1. What we're solving for
2. Guiding principles
3. Our (current) solution
4. Quick recap
My goal is to share what's working for us and how we get there. But I'd love to hear from others. What's working for you?
On a typical day in our #SOC we'll:
- Process Ms of alerts w/ detection engine
- Send 100s to analysts for human judgement
Those 100s of alerts result in:
- Tens of investigations
- Handful of incidents
1. QA | Focus: *Prevent* defects | Ex: Email notifications for those really spooky alerts
2. QC | Focus: *Find* defects | Ex: Let's review closed alerts
You likely already have a *ton* of QA built in.
But is there any QC?
What are the #SOC QC guiding principles?
1. We'll use industry standards to sample
2. The sample has to be representative of the total population
3. Measurements must be accurate & precise
4. Metrics we produce are digestible
5. Performed daily
We went out and researched QC in manufacturing and landed on ISO 2859-1.

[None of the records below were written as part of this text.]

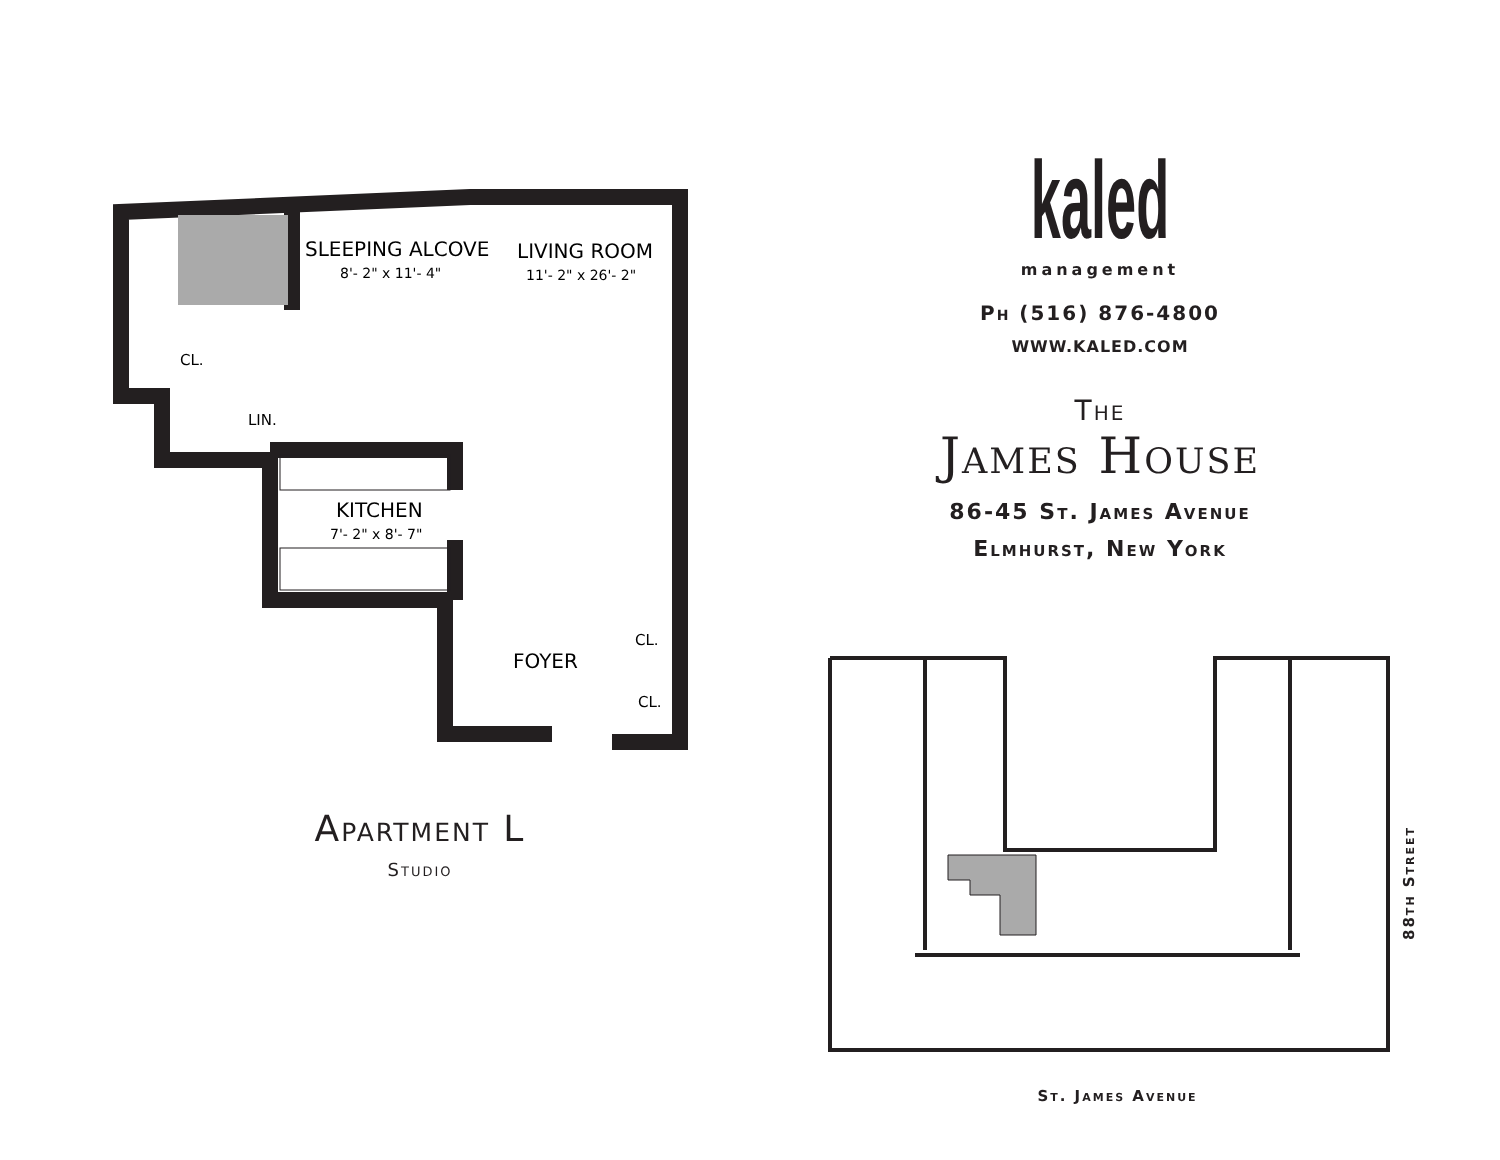SLEEPING ALCOVE
8'- 2" x 11'- 4"
LIVING ROOM
11'- 2" x 26'- 2"
CL.
LIN.
KITCHEN
7'- 2" x 8'- 7"
FOYER
CL.
CL.
Apartment L
Studio
kaled
management
Ph (516) 876-4800
WWW.KALED.COM
The
James House
86-45 St. James Avenue
Elmhurst, New York
88th Street
St. James Avenue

TL;DR ➡️ You make things (your lot), AQL tells you have many you should inspect.
Let's say your team handles 600 alerts per day (lot size).
You should inspect 32 (sample size).
1. Alerts
2. Investigations
3. Incidents
We used change point analyst to determine the mean of each and then used AQL tables to tell me how many we should inspect each day.

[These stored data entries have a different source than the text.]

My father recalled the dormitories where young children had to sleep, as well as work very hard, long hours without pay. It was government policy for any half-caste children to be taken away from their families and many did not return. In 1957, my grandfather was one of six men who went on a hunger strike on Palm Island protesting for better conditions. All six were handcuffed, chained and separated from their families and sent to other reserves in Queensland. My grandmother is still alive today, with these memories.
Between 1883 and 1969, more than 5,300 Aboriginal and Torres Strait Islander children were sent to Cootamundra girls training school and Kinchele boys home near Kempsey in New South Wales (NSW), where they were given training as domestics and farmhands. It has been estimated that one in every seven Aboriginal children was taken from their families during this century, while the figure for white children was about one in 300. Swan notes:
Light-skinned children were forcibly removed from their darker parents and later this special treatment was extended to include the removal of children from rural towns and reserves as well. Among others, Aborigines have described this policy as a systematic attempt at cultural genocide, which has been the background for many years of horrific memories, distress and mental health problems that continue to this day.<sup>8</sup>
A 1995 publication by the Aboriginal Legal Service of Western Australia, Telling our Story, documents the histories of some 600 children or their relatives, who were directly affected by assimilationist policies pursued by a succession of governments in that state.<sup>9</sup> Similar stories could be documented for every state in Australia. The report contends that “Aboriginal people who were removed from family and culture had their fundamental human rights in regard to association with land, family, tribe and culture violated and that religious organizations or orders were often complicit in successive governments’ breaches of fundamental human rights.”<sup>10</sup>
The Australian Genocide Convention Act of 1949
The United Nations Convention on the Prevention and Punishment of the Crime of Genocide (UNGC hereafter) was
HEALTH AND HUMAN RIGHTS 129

Cool, cue the #Jupyter Notebook.
We take each item through a check sheet and look for defects. Did we take the right action? Did we zig when we should have zagged type of thing.
We record the number of defects by type each day, trend them and then provide feedback to the team via #Slack workflow.
SOC #QC wins:
- Spotted issues using a class of tech ➡️ held training
- Variance wrt how we investigated auth alerts ➡️ built orchestration
- Wobble w/ reporting quality ➡️ built tech
I'd love to hear about your quality program. What works? What didn't? Success stories? We're always on the lookout for ways to improve.
Also, if you've made it this far in the thread, thanks for taking the time!